Il faut croire que de nous deux, j'étais le moins rationnel. J'agissais comme si, il y avait un lendemain à notre histoire, alors... que la vérité était tout autre. Mais ça, allait le dire à mon
cœur.

Notre groupe s'était divisé assez facilement. Chacun avait son
programme à Evenfort. Certains avaient pris le chemin de l'unique cinéma du village et d'autres de rues plus petites. Il avait été convenu que moi et Perséphone, on retrouverait Nate et Gloria devant le cinéma quand on aurait finis notre promenade.

— Je n'avais jamais remarqué que c'était comme ça, ici, dit-elle lorsque nous passâmes devant une rue marchande.

— Comme quoi ? lui demandé-je les mains dans les poches de ma veste en cuir.

— L'Automne est beau ici. Mais ça ne deviendra pas ma saison favorite pour autant, renchérit-elle en m'envoyant une œillade appuyée.

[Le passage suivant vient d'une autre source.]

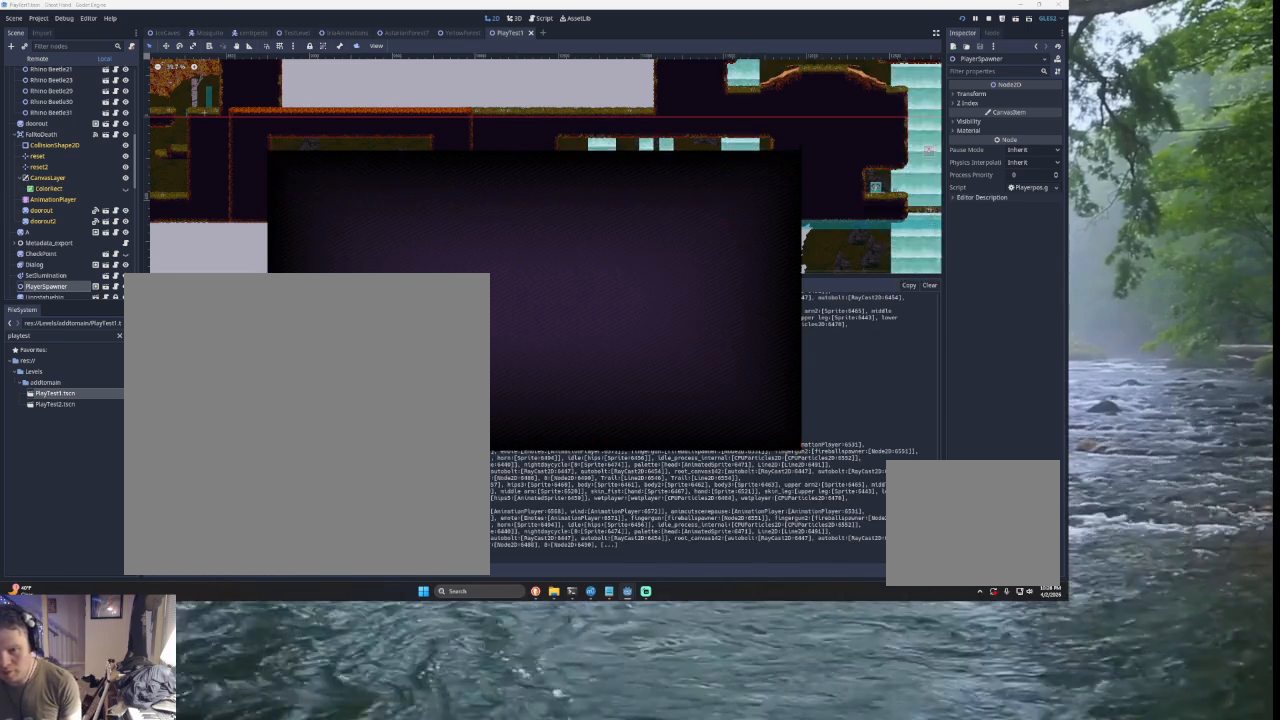
{"buttons": [], "left_stick": "center", "right_stick": "center", "events": []}
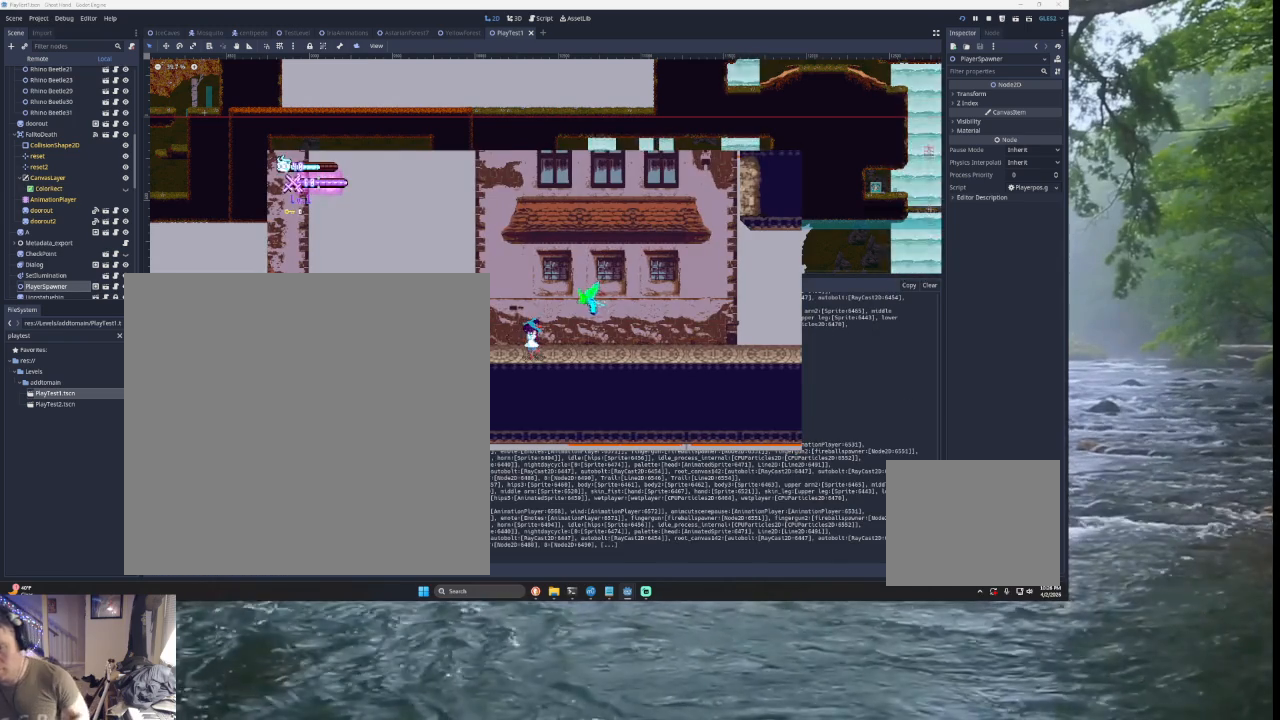
{"buttons": [], "left_stick": "center", "right_stick": "center", "events": []}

J'émis un rire désabusé. Cette pique était une réponse à notre débat d'il y a quelques jours. J'avais tenté de la convertir désespérément, mais elle maintenait que le Printemps était sa
saison préférée et le resterait. J'aurais essayé...

— C'est pas si mal l'Automne, la relancé-je. Il y a quelque chose de beau et triste. Un peu comme une musique classique.

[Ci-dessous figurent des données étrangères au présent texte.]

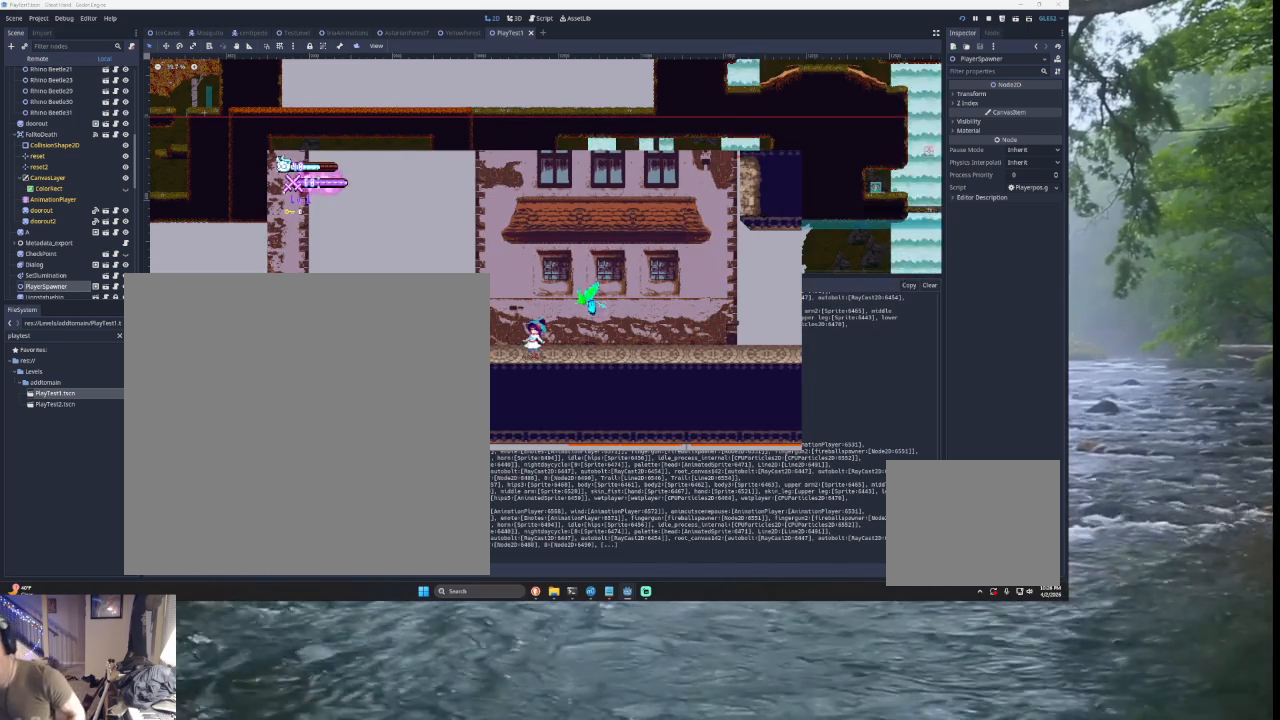
{"buttons": [], "left_stick": "center", "right_stick": "center", "events": []}
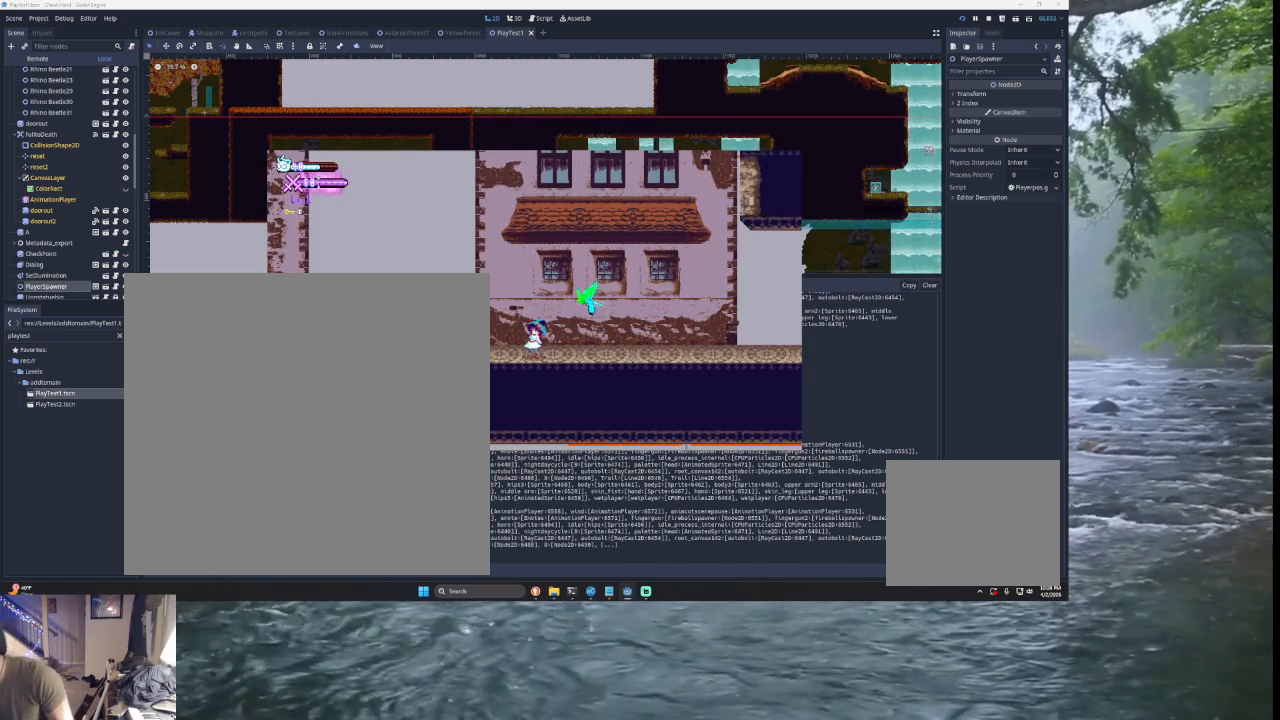
{"buttons": [], "left_stick": "center", "right_stick": "center", "events": []}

— J'ai hâte de voir l'Automne à Paris.

Cela ne dura qu'un instant, mais je sentis qu'elle s'en voulait d'avoir prononcé cette phrase. Et la façon dont elle regardait les dalles de la rue, croisant soudainement ses bras sur son pull brun à col Claudine blanc. Son air pincé, me montrait que je n'étais pas loin de la vérité. Paris
pour elle et Amsterdam pour moi...

Une si belle amitié et le si bon commencement d'autre chose... Et pourtant... Un jour, nous devrons dire au revoir à tout ça. Cela équivalait à presque un deuil pour moi. La mort,
l'abandon, la pluie... l'Automne ne me parut plus aussi beau que ça.

— Pardon d'avoir dit ça.

— Tu as le droit d'avoir envie de voir Paris. C'est une belle ville, dis-je avec sincérité et un minimum d'entrain.

Mais je sentais que c'était faux. Elle devait avoir perçu le soupçon de tristesse dans ma voix qui effaçait toute ma bonne volonté.

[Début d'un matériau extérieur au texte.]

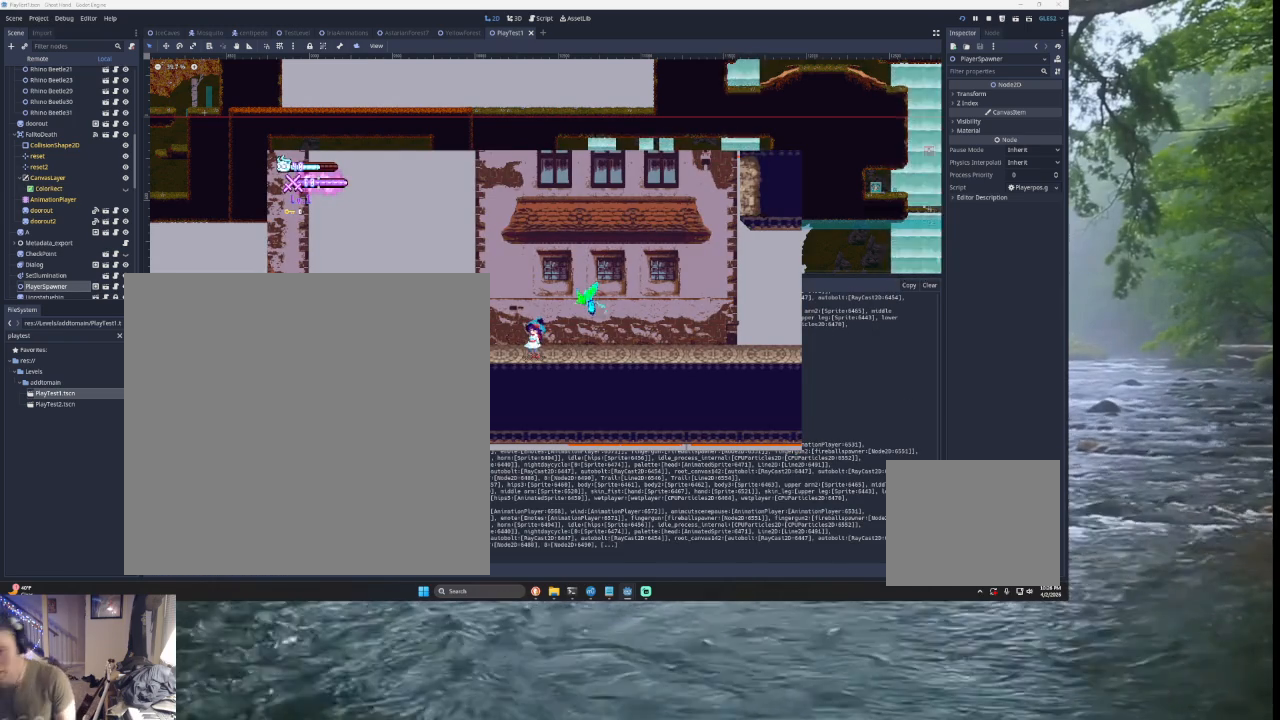
{"buttons": [], "left_stick": "right", "right_stick": "center", "events": [[300, "left_stick", "right"]]}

On s'était arrêté quasiment en plein milieu du trottoir simultanément. Chose qui aurait été impossible à Londres, où on se serait sûrement heurté à d'autres passants. Mais ici, aucun risque. Peu de voitures, peu d'habitants, beaucoup de verdure. L'atmosphère idéale quand on
voulait couper son adolescent de toutes les tentations de ce monde.

— Tu sais, commença-t-elle en me regardant franchement.

Et comme à chaque fois que ce rare contact visuel entre nous était possible, je ne pouvais m'empêcher de la détailler sur toutes les coutures. Comme un sculpteur devant une statue à peine réelle. Je priais intérieurement qu'elle ne se rende compte de rien ou juste un peu, pour
qu'elle y décèle que je tenais à elle... beaucoup à elle.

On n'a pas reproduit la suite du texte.